▶ TO DO
Your job is to report every line of the entries that has "middle".

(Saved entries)
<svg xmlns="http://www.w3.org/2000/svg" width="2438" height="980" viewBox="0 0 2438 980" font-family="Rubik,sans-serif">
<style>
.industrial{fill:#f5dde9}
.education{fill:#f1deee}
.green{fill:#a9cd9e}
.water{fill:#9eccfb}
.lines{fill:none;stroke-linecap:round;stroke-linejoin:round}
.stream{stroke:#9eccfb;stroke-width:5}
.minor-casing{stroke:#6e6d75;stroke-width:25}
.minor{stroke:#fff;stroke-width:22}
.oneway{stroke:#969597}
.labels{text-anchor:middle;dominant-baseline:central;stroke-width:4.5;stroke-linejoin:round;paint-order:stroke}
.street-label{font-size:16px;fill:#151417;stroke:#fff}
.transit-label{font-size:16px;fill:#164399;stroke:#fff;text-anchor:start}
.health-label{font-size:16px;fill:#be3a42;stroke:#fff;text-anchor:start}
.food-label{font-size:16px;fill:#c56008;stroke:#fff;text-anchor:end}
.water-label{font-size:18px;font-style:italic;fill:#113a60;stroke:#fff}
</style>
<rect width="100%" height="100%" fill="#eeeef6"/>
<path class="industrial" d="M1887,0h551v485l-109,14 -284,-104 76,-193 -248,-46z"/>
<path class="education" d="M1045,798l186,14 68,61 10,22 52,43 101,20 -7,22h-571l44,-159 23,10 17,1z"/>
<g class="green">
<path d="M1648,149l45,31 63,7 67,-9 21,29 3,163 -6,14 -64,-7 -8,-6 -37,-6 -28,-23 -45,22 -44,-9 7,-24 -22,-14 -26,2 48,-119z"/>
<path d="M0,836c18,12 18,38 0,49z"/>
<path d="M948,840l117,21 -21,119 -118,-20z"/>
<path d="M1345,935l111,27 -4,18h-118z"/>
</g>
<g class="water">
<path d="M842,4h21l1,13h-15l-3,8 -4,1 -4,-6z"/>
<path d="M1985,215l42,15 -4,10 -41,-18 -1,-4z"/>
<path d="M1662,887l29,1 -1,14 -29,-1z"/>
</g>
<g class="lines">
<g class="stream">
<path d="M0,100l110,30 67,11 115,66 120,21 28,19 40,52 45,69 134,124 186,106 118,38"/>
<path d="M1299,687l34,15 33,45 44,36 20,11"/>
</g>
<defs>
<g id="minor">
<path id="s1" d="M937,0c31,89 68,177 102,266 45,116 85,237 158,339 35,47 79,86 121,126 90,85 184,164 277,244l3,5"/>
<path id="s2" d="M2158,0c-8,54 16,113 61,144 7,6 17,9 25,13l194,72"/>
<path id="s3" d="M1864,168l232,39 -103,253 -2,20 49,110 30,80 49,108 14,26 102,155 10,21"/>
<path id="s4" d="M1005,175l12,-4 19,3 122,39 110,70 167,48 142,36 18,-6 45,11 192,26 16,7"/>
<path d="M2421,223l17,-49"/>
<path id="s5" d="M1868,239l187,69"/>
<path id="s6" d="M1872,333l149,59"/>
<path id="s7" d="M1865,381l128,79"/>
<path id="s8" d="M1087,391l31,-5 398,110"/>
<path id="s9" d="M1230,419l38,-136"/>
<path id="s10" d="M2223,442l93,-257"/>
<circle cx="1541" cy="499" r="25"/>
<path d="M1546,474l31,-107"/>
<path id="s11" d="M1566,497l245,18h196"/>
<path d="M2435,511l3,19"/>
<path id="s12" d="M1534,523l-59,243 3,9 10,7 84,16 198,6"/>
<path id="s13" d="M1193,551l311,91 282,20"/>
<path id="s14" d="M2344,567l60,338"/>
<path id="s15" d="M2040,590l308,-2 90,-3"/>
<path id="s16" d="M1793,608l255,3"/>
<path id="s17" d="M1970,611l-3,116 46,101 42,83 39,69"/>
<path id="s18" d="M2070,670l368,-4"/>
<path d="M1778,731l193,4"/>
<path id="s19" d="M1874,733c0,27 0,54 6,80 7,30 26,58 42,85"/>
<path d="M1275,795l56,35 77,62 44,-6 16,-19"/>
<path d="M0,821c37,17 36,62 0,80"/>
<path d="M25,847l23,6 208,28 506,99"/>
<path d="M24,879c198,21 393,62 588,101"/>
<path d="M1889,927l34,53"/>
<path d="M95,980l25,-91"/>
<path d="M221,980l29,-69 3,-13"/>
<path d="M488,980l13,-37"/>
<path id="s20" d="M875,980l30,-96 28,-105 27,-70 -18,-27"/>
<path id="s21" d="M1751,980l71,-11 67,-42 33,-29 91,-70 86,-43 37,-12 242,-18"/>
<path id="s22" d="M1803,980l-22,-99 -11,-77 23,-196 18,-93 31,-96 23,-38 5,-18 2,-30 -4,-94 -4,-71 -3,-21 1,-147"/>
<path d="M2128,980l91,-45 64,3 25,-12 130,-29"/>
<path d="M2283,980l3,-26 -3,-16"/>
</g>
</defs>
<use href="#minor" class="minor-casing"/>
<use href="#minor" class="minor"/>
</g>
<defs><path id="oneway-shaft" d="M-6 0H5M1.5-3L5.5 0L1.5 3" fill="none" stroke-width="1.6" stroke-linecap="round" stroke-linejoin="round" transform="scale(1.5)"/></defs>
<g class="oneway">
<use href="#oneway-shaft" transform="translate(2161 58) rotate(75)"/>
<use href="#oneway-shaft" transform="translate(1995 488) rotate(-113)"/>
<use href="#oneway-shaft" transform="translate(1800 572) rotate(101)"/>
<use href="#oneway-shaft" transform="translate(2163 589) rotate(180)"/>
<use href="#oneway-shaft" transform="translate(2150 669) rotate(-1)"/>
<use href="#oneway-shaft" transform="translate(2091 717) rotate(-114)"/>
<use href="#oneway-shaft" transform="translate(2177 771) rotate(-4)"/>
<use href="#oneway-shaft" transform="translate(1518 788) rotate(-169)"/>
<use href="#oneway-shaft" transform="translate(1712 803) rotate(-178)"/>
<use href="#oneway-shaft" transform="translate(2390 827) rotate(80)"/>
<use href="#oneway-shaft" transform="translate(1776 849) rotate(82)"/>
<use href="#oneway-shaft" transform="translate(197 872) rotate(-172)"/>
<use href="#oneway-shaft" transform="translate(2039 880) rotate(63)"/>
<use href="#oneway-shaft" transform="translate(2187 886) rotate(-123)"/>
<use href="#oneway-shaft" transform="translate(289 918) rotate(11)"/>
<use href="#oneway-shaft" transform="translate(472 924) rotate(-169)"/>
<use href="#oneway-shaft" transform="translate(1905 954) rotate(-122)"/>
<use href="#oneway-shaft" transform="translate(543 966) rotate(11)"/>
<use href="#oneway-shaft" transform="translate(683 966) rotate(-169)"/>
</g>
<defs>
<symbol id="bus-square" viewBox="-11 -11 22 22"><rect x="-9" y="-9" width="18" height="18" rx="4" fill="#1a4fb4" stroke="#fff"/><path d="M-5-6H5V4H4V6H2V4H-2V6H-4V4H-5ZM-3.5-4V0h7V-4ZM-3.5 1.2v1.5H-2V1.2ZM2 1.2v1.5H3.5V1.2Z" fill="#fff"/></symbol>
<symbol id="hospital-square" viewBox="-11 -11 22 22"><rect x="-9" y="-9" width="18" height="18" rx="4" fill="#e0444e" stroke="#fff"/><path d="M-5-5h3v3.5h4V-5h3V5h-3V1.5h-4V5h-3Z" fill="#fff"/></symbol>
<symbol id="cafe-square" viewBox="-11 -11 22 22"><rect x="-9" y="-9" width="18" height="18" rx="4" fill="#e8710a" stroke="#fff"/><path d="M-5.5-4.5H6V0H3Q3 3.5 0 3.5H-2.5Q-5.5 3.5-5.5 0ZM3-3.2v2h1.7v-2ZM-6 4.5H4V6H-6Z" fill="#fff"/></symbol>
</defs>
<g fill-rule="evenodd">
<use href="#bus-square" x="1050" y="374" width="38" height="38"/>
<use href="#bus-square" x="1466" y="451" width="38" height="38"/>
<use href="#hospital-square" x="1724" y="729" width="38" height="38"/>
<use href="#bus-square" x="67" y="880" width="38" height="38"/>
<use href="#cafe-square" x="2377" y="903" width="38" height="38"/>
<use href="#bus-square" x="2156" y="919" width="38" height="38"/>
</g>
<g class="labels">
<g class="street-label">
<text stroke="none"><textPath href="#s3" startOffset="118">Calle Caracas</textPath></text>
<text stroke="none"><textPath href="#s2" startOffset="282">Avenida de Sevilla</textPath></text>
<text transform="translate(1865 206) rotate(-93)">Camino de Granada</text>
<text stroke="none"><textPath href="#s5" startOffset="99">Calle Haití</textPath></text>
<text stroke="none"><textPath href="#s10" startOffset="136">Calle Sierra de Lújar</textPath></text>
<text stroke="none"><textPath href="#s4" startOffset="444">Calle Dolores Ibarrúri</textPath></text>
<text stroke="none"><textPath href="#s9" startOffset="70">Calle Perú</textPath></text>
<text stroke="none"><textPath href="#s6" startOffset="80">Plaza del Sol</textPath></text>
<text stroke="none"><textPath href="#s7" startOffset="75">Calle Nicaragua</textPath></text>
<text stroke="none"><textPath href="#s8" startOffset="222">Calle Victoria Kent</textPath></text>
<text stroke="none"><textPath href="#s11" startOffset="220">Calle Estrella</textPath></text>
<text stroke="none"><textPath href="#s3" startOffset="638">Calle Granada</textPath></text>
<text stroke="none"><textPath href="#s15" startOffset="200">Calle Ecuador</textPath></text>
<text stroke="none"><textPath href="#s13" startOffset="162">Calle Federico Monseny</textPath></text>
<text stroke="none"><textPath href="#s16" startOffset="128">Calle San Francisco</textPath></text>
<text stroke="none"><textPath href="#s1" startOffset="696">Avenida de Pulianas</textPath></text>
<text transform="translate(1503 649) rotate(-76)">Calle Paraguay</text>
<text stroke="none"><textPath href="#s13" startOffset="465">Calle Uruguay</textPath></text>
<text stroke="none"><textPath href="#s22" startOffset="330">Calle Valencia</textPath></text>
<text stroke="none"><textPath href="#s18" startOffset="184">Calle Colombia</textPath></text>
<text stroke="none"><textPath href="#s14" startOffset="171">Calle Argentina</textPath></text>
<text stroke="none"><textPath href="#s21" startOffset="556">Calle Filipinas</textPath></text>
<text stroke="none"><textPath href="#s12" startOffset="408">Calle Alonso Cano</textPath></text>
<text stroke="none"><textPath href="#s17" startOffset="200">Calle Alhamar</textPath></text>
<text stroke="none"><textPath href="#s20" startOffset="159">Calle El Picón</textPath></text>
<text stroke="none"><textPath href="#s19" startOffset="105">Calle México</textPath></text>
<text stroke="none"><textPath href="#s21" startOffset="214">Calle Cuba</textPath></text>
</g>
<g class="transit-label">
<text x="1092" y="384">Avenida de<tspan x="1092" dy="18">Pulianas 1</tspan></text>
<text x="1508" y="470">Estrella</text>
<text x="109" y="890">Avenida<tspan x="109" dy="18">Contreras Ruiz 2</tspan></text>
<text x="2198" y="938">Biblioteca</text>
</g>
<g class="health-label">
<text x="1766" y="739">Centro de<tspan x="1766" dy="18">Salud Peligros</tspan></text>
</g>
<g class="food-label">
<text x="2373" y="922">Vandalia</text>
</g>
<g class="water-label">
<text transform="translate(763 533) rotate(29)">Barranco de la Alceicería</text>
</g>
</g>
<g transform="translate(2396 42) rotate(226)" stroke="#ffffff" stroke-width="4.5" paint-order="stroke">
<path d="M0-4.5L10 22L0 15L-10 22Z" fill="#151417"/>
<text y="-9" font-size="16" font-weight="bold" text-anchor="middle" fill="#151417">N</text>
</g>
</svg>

▶ COMPLETED EXERCISE
.labels{text-anchor:middle;dominant-baseline:central;stroke-width:4.5;stroke-linejoin:round;paint-order:stroke}
<text y="-9" font-size="16" font-weight="bold" text-anchor="middle" fill="#151417">N</text>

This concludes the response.